2. Keridhoan dari laki-laki dan perempuan yang akan
menikah untuk menerima calon pasangannya masing-masing. Maka tidak sah nikah
dalam keadaan terpaksa sebagaimana sabda Rasulullah shallallahu ‘alaihi wa
sallam, “Seorang janda tidak dinikahkan sehingga dimintai perintahnya. Dan
seorang gadis tidak dinikahkan sehingga dimintai izinnya” (HR. Bukhari dan
Muslim)
3. Adanya wali perempuan. Tidak boleh menikahkan seorang
perempuan kecuali walinya. Sebagaimana sabda Rasulullah shallallahu ‘alaihi wa
sallam, “Tidak ada nikah kecuali dengan wali” (HR. Tirmidzi, Abu Dawud, dan
Ibnu Majah, Shahih). Syarat bagi wali adalah seorang laki-laki, baligh,
berakal, merdeka, dan secara umum baik agamanya (bukan orang fasik)
4. Adanya dua orang saksi. Tidak sah akad nikah kecuali
dengan adanya dua orang saksi yang beragama Islam, baligh, dan secara umum baik
agamanya (bukan orang fasik). Rasulullah shallallahu ‘alaihi wa sallam
bersabda, “Tidak ada nikah kecuali dengan wali dan dua orang saksi yang baik
agamanya. Jika tidak ada kedua hal tersebut, maka akad nikahnya tidak sah” (HR.
Ibnu Hiban, dinilai shahih oleh Ibnu Hazm)
5. Tidak adanya penghalang yang menghalangi sahnya
pernikahan, baik dari nasab (yang tidak boleh dinikahi), saudara persusuan,
perbedaan agama, dan sebab-sebab yang lainnya.
Sedangkan rukun nikah yang harus dipenuhi adalah sebagai
berikut :
1. Dua orang yang melakukan akad nikah, yaitu calon
pasangan suami istri.
2. Ijab, yaitu ucapan yang berasal dari wali nikah
perempuan atau orang yang menggantikannya.

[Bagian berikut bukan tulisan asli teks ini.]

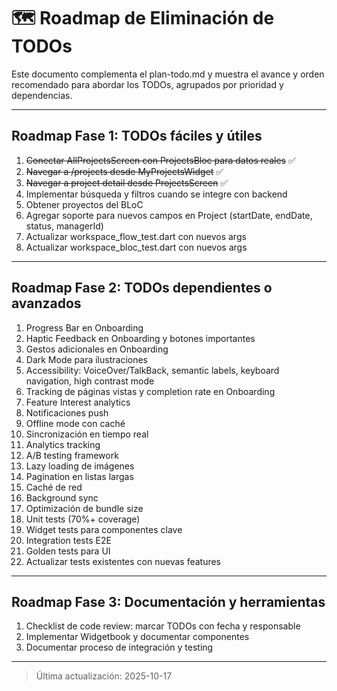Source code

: # 🗺️ Roadmap de Eliminación de TODOs

Este documento complementa el plan-todo.md y muestra el avance y orden recomendado para abordar los TODOs, agrupados por prioridad y dependencias.

---

## Roadmap Fase 1: TODOs fáciles y útiles

1. ~~Conectar AllProjectsScreen con ProjectsBloc para datos reales~~ ✅
2. ~~Navegar a /projects desde MyProjectsWidget~~ ✅
3. ~~Navegar a project detail desde ProjectsScreen~~ ✅
4. Implementar búsqueda y filtros cuando se integre con backend
5. Obtener proyectos del BLoC
6. Agregar soporte para nuevos campos en Project (startDate, endDate, status, managerId)
7. Actualizar workspace_flow_test.dart con nuevos args
8. Actualizar workspace_bloc_test.dart con nuevos args

---

## Roadmap Fase 2: TODOs dependientes o avanzados

1. Progress Bar en Onboarding
2. Haptic Feedback en Onboarding y botones importantes
3. Gestos adicionales en Onboarding
4. Dark Mode para ilustraciones
5. Accessibility: VoiceOver/TalkBack, semantic labels, keyboard navigation, high contrast mode
6. Tracking de páginas vistas y completion rate en Onboarding
7. Feature Interest analytics
8. Notificaciones push
9. Offline mode con caché
10. Sincronización en tiempo real
11. Analytics tracking
12. A/B testing framework
13. Lazy loading de imágenes
14. Pagination en listas largas
15. Caché de red
16. Background sync
17. Optimización de bundle size
18. Unit tests (70%+ coverage)
19. Widget tests para componentes clave
20. Integration tests E2E
21. Golden tests para UI
22. Actualizar tests existentes con nuevas features

---

## Roadmap Fase 3: Documentación y herramientas

1. Checklist de code review: marcar TODOs con fecha y responsable
2. Implementar Widgetbook y documentar componentes
3. Documentar proceso de integración y testing

---

> Última actualización: 2025-10-17
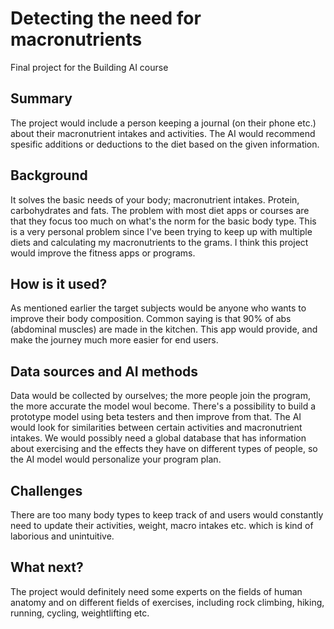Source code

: # Detecting the need for macronutrients

Final project for the Building AI course

## Summary

The project would include a person keeping a journal (on their phone etc.) about their macronutrient intakes and activities. The AI would recommend spesific additions or deductions to the diet based on the given information.


## Background

It solves the basic needs of your body; macronutrient intakes. Protein, carbohydrates and fats. The problem with most diet apps or courses are that they focus too much on what's the norm for the basic body type. This is a very personal problem since I've been trying to keep up with multiple diets and calculating my macronutrients to the grams. I think this project would improve the fitness apps or programs.

## How is it used?

As mentioned earlier the target subjects would be anyone who wants to improve their body composition. Common saying is that 90% of abs (abdominal muscles) are made in the kitchen. This app would provide, and make the journey much more easier for end users.

## Data sources and AI methods
Data would be collected by ourselves; the more people join the program, the more accurate the model woul become. There's a possibility to build a prototype model using beta testers and then improve from that. The AI would look for similarities between certain activities and macronutrient intakes. We would possibly need a global database that has information about exercising and the effects they have on different types of people, so the AI model would personalize your program plan.

## Challenges

There are too many body types to keep track of and users would constantly need to update their activities, weight, macro intakes etc. which is kind of laborious and unintuitive.

## What next?

The project would definitely need some experts on the fields of human anatomy and on different fields of exercises, including rock climbing, hiking, running, cycling, weightlifting etc.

3. Qobul, yaitu ucapan yang berasal dari pengantin
laki-laki. Ijab harus terlebih dahulu dilakukan sebelum Qobul.
Mahar dan Walimatul ‘urs
Salah satu kewajiban yang harus diberikan suami kepada
istrinya adalah mahar. Mahar adalah harta yang wajib diserahkan suami kepada
istrinya karena sebab akad nikah. Allah Ta’ala berfirman (yang artinya), “Maka
isteri-isteri yang telah kamu nikmati (campuri) di antara mereka, berikanlah
kepada mereka maharnya (dengan sempurna), sebagai suatu kewajiban” (QS. An Nisa
: 24). Sedangkan untuk besarnya nilai mahar, maka tidak ada batasan minimal
atau maksimal nilai suatu mahar. Kaidahnya adalah segala sesuatu yang sah
dijadikan alat transaksi jual beli atau alat pembayaran sewa menyewa, maka ia
sah untuk dijadikan mahar.
Setelah pelaksanaan akad nikah dianjurkan (menurut
mayoritas ulama) untuk mengadakan walimah, yaitu makanan yang disuguhkan untuk
tamu undangan karena suatu acara pernikahan. Sebagaimana sabda Rasulullah
shallallahu ‘alaihi wasallam kepada ‘Abdurrahman bin ‘Auf yang baru saja
menikah, ”Adakan walimah walaupun dengan seekor kambing” (HR. Bukhari dan
Muslim). Semoga Allah Ta’ala memberikan kepada kita pasangan yang shalih dan
shalihah, yang menjadi sebab mendapatkan kebahagiaan di dunia dan akhirat.